『天外者』あらすじ・感想!三浦春馬・最後の主演作!豪華キャスト集結で明治の実業家の物語を描く!

『天外者』あらすじ・感想!三浦春馬最後の主演作!豪華キャスト集結で明治の実業家の物語を描く!

出典:『天外者』公式ページ

2020年に急逝した三浦春馬の主演作としては最後の作品となる映画『天外者』。

岩崎弥太郎、渋沢栄一などと共に明治最初期の実業家として知られる五代友厚の人生を、長崎に拠点を築いたイギリスの商人トーマス・グラバーの視点から描いています。

主人公の五代友厚役に三浦春馬、共演に三浦翔平、西川貴教、森永悠希、森川葵、蓮佛美沙子など豪華なキャストが揃いました。

監督は『利休にたずねよ』『海難1890』など時代モノに定評のある田中光敏が務めています。

ポイント
  • 三浦春馬の主演作としては最後の映画
  • 朝の連続テレビ小説でも知られた明治最初期の実業家・五代友厚の鮮烈な生涯を描く
  • 坂本龍馬、岩崎弥太郎、伊藤博文など幕末の志士も総登場

それでは『天外者』をネタバレなしでレビューします。

『天外者』作品情報

『天外者』

(C)2020「五代友厚」製作委員会

作品名 天外者
公開日 2020年12月11日
上映時間 109分
監督 田中光敏
脚本 小松江里子
出演者 三浦春馬
三浦翔平
西川貴教
森永悠希
森川葵
迫田孝也
宅間孝行
丸山智己
徳重聡
榎木孝明
筒井真理子
内田朝陽
八木優希
ロバート・アンダーソン
かたせ梨乃
蓮佛美沙子
生瀬勝久
音楽 大谷幸

『天外者』あらすじ【ネタバレなし】


黒船襲来により、250年の鎖国時代が終わった動乱の時。

*問題 A*: 上の『天外者』の紹介文のうち、「岩崎弥太郎、渋沢栄一などと共」から「ある田中光敏が務めています。」までをそのまま書き写してください。
*問題 B*: 上の『天外者』の紹介文によると、250年続いた鎖国の時代はなぜ終わったのですか。1〜3文で説明してください。

*データ一覧*:

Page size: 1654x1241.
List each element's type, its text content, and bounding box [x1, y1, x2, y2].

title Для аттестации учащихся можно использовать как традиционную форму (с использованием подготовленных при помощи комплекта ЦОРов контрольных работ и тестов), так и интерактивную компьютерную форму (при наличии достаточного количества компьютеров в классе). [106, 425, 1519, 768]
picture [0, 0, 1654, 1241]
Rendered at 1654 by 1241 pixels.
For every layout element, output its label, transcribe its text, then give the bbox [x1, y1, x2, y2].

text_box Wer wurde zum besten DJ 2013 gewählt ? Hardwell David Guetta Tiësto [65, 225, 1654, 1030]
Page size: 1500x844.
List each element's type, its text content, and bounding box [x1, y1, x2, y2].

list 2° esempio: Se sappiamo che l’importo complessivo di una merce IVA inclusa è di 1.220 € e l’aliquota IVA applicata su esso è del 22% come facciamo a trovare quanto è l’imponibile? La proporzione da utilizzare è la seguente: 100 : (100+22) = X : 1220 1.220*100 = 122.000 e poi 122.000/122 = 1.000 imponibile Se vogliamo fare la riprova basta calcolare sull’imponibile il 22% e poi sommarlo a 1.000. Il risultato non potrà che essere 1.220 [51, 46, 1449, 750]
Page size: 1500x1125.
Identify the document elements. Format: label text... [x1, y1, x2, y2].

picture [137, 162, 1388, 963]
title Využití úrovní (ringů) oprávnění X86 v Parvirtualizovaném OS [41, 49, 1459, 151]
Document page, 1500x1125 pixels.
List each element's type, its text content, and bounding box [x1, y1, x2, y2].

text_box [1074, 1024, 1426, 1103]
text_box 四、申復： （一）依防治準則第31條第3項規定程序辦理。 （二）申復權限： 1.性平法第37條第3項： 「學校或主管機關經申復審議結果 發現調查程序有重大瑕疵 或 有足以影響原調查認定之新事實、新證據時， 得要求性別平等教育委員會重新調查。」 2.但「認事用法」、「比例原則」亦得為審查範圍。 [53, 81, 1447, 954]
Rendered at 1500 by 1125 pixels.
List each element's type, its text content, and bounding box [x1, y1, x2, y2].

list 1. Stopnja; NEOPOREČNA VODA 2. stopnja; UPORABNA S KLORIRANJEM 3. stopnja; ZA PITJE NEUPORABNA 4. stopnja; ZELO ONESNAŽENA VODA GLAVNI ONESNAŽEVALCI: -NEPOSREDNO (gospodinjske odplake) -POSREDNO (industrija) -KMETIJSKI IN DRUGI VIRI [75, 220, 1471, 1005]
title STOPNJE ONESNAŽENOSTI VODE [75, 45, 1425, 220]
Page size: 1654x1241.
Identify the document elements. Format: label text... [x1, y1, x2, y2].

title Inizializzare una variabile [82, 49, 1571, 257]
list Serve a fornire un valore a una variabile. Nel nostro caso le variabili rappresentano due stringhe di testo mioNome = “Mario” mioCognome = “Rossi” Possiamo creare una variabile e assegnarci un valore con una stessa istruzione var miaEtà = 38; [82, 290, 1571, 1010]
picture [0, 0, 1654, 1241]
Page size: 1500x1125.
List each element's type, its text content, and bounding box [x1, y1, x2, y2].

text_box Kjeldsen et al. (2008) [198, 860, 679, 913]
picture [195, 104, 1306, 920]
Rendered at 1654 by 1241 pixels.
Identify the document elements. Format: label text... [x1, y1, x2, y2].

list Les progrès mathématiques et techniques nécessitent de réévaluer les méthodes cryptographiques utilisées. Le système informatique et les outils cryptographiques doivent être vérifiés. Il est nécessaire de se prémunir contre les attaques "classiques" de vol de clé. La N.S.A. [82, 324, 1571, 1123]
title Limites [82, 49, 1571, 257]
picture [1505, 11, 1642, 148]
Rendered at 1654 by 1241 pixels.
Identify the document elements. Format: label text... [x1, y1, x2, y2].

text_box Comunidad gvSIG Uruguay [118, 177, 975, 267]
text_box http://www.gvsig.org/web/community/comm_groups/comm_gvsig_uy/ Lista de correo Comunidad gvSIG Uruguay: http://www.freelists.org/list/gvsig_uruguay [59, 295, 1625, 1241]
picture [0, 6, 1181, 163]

*解答例 A*:
岩崎弥太郎、渋沢栄一などと共に明治最初期の実業家として知られる五代友厚の人生を、長崎に拠点を築いたイギリスの商人トーマス・グラバーの視点から描いています。

主人公の五代友厚役に三浦春馬、共演に三浦翔平、西川貴教、森永悠希、森川葵、蓮佛美沙子など豪華なキャストが揃いました。

監督は『利休にたずねよ』『海難1890』など時代モノに定評のある田中光敏が務めています。

*解答例 B*: 黒船が来たためです。この黒船襲来によって、250年の鎖国時代が終わりました。